Support for CoNLL-U format
Closed this issue · 3 comments
(Requested by @JessedeDoes)
Expand TSV input type to be able to deal with the CoNLL-U format.
The format is basically a TSV with some special features (point 2 and 3):
- Word lines containing the annotation of a word/token in 10 fields separated by single tab characters; see below.
- Blank lines marking sentence boundaries.
- Comment lines starting with hash (#).
So we should probably add two options, e.g. blankLinesMarkSentenceBoundaries (default false) and commentLineCharacter (if this is the first character on the line, skip that line; default: none)

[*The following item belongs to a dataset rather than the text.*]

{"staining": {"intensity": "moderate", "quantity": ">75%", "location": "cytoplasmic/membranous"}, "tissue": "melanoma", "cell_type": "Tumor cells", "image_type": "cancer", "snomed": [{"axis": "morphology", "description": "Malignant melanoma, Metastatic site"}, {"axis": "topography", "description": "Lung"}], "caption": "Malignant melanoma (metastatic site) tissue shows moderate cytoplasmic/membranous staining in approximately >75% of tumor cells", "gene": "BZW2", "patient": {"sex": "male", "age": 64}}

For those wishing to contribute: DocIndexerTabular
is the class that handles tabular formats like TSV and CSV. The two options could be added to the fileTypeOptions that can be specified in a .blf.yaml
format definition file (see here).
Perhaps good to know we developed https://bitbucket.org/fryske-akademy/taaldatabanken/src/master/udpipe-tdb/teitagger/. It converts conllu to tei (with our namespace for linguistic attributes, which will be released soon).
I may contribute to this issue because of this idea (though going via tei/xpath3 is I think more powerful):
Sounds interesting! @JessedeDoes (who originally asked about this format), did you see this?